En un barco anclado a orillas del rio Sena se escuchan cómo las cuerdas ondean en las aguas oscuras de París. Intentando salir de estas aguas, una melodía misteriosa lucha por no morir ahogada. Un buque pesquero suena a lo lejos con un mugido mecánico y los estibadores cantan en un coro incompleto alguna tonada francesa mientras descargan bultos y costales. Un organillero desafinado toca un vals por unas monedas, unos borrachos bailan y cantan con las gargantas carrasposas y Giorgetta, la protagonista, dice con desaliento de soprano triste: “Come è difficile esser felici!”. Así inicia una de las óperas del compositor italiano Giacomo Puccini, último gran exponente de un género informal pero primordial, óperas del gran público.

DATOS:
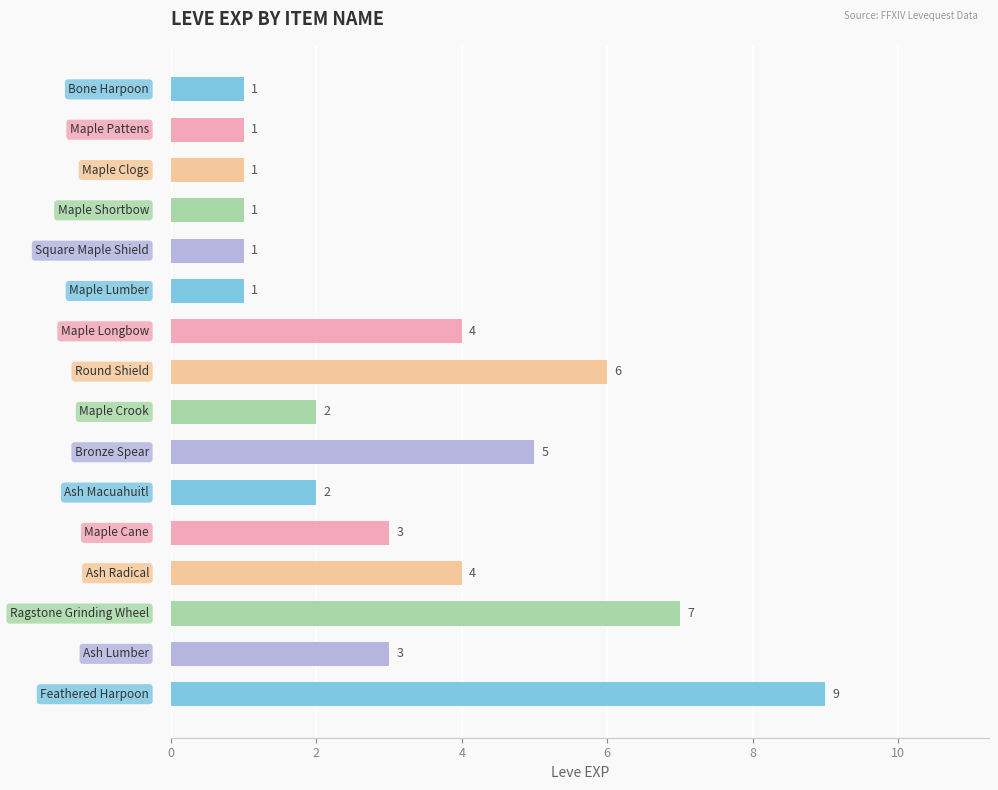

What is the value of the 3rd bar from the top?

1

CONSIGNA:
Transcribe del texto sobre la ópera de Puccini el pasaje comprendido entre "En un barco" y "del gran público.", ambos incluidos.

RESPUESTA:
En un barco anclado a orillas del rio Sena se escuchan cómo las cuerdas ondean en las aguas oscuras de París. Intentando salir de estas aguas, una melodía misteriosa lucha por no morir ahogada. Un buque pesquero suena a lo lejos con un mugido mecánico y los estibadores cantan en un coro incompleto alguna tonada francesa mientras descargan bultos y costales. Un organillero desafinado toca un vals por unas monedas, unos borrachos bailan y cantan con las gargantas carrasposas y Giorgetta, la protagonista, dice con desaliento de soprano triste: “Come è difficile esser felici!”. Así inicia una de las óperas del compositor italiano Giacomo Puccini, último gran exponente de un género informal pero primordial, óperas del gran público.